4. Understand timing and claiming age separately
Your AIME is part of the earnings formula, but your actual benefit also depends on when you claim. Claiming before full retirement age reduces your monthly amount, while delaying benefits can increase it. So a strong AIME is important, but claiming strategy is a separate layer of planning.
How this calculator differs from the official SSA method
This calculator is built for usability and education. It estimates average monthly earnings using your entered annual earnings data, a highest-35-years approach, and an optional taxable maximum cap. That makes it useful for fast planning comparisons such as:
- Should I keep working a few more years?
- Will one strong income year replace a low year in my top 35?
- How much do missing years affect my retirement base?
- What happens if I stop working now versus later?
However, the official SSA calculation can be more precise because it uses year-specific wage indexing factors, exact earnings record data, and formal rounding conventions.
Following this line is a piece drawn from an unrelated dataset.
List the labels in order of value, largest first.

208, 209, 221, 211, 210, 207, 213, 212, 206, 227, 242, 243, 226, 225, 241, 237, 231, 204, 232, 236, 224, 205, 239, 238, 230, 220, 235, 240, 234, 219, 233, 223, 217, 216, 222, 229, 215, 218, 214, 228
If you want a government-source explanation, visit the Social Security Administration and related educational resources such as the SSA Office of the Actuary and the retirement content provided by institutions like Boston College’s Center for Retirement Research.
Bottom line
So, how does Social Security calculate average monthly earnings? In practical terms, it takes your lifetime covered earnings record, adjusts many years for wage growth, picks the highest 35 years, totals them, and divides by 420 months. The result, called AIME, becomes the foundation for your retirement benefit formula. The biggest drivers are your top earning years, the presence or absence of zero years, whether you exceed the taxable wage cap, and how many additional work years you complete before retirement.
If you want a quick, decision-friendly estimate, use the calculator above. If you want the most accurate benefit projection possible, compare your estimate with your official SSA earnings record and personalized retirement statement. The more carefully you understand your AIME, the more confidently you can evaluate work, retirement timing, and long-term income planning.